Stamets claims he only takes ritual-sized doses of psilocybin two times a year. (His recent dose of 20 grams is worthy of its own study; my own experience with four grams was harrowing enough.) Following the mycologist’s lead, we need to consider both relevant in our culture: trip-sized rituals that provide context and meaning and therapeutic-sized doses that address the greatest mental health issues of today.

Stamets has recently helped launch a microdosing study (which I am beginning next week). It’s an anonymous, crowd-sourced correlational study that will track self-reported cognitive performance and mental health attitudes. Since there is no control, the results will be anecdotal, but we mustn’t overlook the relevance of personal experiences. As much as we need to lean on science for creating trustworthy therapeutic models, the individual outlook on existence is an equally relevant aspect of mental health.
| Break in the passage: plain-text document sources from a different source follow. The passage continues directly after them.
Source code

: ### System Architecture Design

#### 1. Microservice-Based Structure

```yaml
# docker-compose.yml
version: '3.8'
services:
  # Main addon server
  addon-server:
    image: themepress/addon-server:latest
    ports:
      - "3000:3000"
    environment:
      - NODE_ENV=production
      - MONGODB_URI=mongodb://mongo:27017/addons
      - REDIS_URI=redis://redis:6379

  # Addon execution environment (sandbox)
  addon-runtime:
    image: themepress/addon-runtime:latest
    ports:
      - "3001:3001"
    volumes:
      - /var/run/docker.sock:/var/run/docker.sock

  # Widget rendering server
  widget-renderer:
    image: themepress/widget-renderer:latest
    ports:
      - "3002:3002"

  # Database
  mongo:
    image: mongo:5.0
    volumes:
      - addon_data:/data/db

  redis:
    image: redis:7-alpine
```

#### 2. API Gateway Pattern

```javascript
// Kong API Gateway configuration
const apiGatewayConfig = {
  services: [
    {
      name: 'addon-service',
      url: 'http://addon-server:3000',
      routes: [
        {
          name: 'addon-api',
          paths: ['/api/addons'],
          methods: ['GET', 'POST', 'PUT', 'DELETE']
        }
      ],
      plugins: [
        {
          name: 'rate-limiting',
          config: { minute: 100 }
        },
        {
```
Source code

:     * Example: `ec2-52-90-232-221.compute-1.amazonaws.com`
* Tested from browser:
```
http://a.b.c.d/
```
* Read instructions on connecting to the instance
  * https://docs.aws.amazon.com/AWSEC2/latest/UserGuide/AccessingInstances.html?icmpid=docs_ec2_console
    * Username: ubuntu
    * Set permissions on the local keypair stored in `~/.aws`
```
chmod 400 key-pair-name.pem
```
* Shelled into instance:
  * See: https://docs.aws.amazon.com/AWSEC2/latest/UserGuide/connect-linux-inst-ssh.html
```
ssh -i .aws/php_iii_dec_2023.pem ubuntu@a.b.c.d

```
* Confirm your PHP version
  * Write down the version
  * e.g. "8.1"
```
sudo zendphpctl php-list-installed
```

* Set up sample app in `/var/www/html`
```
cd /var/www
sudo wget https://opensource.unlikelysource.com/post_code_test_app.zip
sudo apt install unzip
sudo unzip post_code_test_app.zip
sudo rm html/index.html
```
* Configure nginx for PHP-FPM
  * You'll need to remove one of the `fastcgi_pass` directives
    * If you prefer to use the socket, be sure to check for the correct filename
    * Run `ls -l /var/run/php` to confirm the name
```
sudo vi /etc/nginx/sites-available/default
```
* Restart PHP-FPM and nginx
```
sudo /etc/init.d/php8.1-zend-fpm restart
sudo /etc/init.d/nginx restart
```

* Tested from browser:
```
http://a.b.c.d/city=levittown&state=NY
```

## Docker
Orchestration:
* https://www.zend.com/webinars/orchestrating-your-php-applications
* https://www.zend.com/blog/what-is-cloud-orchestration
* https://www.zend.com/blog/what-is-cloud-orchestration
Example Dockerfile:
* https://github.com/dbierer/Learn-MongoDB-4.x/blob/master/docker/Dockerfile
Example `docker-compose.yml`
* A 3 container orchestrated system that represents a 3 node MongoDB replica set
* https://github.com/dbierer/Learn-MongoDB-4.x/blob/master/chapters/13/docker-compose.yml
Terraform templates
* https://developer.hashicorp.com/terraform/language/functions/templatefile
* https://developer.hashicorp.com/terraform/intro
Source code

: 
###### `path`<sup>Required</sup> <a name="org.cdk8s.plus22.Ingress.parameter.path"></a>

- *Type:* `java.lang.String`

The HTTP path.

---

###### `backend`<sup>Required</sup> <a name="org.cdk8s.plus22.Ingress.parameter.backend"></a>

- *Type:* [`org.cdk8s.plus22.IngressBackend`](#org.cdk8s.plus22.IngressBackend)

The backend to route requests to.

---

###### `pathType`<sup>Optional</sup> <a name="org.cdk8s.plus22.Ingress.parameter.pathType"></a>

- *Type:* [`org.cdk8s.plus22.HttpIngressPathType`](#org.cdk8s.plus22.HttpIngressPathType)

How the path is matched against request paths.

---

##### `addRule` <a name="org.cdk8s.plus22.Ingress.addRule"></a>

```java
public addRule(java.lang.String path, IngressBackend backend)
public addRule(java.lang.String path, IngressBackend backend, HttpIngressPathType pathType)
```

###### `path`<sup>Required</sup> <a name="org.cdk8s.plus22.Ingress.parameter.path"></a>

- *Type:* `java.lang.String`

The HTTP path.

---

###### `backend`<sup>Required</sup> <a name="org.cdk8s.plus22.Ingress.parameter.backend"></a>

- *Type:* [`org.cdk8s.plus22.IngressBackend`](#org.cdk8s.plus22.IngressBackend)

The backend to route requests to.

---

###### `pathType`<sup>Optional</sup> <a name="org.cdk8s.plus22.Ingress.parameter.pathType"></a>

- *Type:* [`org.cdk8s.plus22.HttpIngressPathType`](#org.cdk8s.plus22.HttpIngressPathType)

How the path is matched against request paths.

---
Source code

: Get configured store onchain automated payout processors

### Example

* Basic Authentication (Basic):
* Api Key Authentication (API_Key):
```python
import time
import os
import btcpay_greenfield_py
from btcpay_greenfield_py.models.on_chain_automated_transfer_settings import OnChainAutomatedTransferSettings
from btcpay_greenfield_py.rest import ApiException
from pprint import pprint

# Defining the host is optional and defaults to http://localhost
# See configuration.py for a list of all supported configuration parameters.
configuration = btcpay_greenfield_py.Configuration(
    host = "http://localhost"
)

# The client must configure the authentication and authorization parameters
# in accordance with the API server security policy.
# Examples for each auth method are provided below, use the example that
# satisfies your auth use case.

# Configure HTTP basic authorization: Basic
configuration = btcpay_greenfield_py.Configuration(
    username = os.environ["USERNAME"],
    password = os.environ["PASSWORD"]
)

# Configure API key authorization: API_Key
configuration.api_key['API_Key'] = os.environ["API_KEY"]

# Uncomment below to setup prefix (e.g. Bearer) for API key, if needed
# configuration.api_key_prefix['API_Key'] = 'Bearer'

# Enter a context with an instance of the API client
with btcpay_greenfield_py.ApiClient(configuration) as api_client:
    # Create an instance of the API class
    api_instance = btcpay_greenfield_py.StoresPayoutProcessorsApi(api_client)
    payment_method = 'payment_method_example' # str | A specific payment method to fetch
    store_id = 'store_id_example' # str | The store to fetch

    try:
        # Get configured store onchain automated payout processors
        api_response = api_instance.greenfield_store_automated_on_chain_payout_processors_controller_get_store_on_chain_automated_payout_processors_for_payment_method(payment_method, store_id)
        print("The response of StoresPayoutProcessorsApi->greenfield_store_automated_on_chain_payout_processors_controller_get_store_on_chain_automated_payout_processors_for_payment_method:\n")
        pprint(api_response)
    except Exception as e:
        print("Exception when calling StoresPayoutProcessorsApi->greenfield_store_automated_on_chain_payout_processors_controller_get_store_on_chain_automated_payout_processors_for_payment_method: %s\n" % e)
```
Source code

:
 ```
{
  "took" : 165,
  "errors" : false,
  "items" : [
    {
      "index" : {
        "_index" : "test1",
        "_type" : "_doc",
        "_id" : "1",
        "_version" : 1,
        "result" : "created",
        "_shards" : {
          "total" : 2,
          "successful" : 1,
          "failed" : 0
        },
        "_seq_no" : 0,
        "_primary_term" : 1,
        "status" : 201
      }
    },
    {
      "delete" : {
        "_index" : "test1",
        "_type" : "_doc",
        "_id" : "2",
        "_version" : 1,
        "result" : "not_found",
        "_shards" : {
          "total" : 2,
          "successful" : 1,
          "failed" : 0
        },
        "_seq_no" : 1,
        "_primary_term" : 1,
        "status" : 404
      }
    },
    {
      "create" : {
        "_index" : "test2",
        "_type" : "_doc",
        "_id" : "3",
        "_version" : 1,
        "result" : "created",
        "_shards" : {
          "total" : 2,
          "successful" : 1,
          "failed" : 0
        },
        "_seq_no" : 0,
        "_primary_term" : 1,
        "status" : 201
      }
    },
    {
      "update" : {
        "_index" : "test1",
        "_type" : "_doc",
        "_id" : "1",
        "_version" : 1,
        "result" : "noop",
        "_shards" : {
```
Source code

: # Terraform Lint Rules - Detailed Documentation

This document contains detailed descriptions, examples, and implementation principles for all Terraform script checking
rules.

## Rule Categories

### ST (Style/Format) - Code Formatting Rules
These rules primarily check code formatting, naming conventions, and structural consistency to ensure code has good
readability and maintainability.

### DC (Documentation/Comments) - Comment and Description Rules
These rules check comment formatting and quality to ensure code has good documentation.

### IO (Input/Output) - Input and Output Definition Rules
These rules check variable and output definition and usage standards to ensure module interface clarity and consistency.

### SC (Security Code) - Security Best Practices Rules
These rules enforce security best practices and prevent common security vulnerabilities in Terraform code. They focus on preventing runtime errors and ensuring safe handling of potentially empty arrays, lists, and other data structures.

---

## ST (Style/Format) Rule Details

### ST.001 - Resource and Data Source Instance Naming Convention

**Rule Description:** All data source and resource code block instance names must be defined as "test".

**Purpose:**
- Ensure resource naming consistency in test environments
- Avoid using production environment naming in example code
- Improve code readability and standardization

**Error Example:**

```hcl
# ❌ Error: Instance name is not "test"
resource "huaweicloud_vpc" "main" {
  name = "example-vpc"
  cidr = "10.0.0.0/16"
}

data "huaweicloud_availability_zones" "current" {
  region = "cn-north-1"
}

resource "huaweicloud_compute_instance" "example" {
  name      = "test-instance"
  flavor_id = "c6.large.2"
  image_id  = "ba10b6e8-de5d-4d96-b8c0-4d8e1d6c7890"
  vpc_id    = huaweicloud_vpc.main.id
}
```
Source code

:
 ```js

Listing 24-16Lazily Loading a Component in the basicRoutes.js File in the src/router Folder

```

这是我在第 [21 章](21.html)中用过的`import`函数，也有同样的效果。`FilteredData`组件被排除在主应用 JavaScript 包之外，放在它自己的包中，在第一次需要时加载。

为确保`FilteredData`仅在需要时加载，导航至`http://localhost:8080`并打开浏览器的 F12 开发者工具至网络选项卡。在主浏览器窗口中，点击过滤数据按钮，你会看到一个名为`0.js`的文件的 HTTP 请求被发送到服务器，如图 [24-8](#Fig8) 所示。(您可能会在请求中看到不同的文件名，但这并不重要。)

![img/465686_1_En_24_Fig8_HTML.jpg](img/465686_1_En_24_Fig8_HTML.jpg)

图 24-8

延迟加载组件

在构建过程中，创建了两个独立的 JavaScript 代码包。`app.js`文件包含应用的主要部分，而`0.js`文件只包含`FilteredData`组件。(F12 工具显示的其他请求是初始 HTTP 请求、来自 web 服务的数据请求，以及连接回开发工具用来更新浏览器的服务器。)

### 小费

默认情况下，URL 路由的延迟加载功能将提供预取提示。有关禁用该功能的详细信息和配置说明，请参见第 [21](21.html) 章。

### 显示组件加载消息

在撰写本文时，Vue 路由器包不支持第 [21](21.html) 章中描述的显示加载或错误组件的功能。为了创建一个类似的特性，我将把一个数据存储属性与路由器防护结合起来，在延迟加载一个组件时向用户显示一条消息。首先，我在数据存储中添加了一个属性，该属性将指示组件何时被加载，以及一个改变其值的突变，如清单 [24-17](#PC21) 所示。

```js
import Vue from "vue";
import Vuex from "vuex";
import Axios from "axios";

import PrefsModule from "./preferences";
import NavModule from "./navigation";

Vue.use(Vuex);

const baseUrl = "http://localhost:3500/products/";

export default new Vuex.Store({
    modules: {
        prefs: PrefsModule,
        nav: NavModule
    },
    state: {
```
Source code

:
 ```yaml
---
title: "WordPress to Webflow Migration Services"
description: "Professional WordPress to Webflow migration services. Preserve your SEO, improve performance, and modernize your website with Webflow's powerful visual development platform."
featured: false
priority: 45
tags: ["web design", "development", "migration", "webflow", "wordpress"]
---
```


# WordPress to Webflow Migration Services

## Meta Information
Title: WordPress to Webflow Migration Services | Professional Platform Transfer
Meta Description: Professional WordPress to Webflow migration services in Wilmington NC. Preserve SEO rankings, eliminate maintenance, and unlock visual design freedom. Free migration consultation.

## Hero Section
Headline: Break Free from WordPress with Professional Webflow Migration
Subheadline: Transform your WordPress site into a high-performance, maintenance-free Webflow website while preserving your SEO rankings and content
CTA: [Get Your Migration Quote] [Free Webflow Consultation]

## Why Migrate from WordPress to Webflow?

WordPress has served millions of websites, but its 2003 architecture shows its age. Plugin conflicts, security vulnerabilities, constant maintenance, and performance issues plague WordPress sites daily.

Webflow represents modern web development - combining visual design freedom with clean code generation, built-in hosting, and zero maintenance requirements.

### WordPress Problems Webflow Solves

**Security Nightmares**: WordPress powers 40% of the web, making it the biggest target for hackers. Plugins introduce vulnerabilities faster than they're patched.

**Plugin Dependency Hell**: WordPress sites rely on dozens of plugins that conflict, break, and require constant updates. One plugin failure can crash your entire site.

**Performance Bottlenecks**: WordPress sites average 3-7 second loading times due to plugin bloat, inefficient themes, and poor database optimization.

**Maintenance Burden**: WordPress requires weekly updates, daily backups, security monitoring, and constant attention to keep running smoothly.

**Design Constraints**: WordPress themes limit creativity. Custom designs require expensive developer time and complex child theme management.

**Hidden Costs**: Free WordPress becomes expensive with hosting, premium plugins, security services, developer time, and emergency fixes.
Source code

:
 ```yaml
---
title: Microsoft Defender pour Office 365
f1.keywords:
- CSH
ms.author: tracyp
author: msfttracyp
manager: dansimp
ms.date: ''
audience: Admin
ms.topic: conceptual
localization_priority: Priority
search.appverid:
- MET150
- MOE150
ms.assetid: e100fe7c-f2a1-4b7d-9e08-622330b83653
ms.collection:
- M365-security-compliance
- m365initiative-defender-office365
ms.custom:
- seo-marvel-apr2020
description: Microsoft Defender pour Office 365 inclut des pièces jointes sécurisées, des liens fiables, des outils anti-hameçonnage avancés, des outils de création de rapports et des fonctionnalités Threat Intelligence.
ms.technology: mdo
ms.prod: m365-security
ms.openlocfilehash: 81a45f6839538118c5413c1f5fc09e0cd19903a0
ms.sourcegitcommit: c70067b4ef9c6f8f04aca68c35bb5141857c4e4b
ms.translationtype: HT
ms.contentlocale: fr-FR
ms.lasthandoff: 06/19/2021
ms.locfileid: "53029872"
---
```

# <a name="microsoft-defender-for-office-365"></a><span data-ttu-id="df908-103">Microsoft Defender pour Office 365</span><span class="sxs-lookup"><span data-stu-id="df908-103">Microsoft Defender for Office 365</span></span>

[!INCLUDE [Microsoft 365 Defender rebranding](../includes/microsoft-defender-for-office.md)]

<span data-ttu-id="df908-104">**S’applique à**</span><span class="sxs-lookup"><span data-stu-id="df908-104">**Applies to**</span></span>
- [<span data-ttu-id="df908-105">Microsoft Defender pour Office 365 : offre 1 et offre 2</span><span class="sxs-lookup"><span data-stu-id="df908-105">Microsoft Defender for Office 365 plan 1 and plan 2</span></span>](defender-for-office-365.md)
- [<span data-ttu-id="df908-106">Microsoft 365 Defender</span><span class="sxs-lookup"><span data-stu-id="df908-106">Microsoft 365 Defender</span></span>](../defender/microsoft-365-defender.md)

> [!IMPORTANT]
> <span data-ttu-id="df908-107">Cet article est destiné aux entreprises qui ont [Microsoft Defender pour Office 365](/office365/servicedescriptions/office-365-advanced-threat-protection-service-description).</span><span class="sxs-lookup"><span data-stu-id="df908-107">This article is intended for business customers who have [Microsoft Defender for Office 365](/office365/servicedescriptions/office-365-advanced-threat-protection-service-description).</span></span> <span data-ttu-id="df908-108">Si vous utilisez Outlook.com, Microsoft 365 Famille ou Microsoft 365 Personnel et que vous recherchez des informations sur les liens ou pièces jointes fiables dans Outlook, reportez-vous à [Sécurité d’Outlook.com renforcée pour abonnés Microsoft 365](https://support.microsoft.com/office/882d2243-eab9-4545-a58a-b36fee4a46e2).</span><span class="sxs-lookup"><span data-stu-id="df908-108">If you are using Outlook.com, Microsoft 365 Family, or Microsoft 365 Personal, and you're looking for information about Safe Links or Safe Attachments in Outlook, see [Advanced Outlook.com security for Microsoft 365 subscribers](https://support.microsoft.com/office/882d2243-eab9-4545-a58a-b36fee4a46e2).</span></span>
In The Body, Bryson discusses the fact that our brains don’t distinguish between physical and emotional pain. “In many ways,” he writes, “we feel the pain we expect to feel.” While we should never write off certain forms of chronic pain, perception greatly influences how you physically and emotionally feel. Acts such as having sex, eating food you love, and listening to great music all reduce pain levels, proving its malleability and transiency.

By whatever mechanism they work, psychedelics have long been shown to increase positive outlooks and decrease negative sentiments. That is valuable and needed medicine. We’ve exhausted the alternatives and found them insufficient. This is not medical advice—just common sense.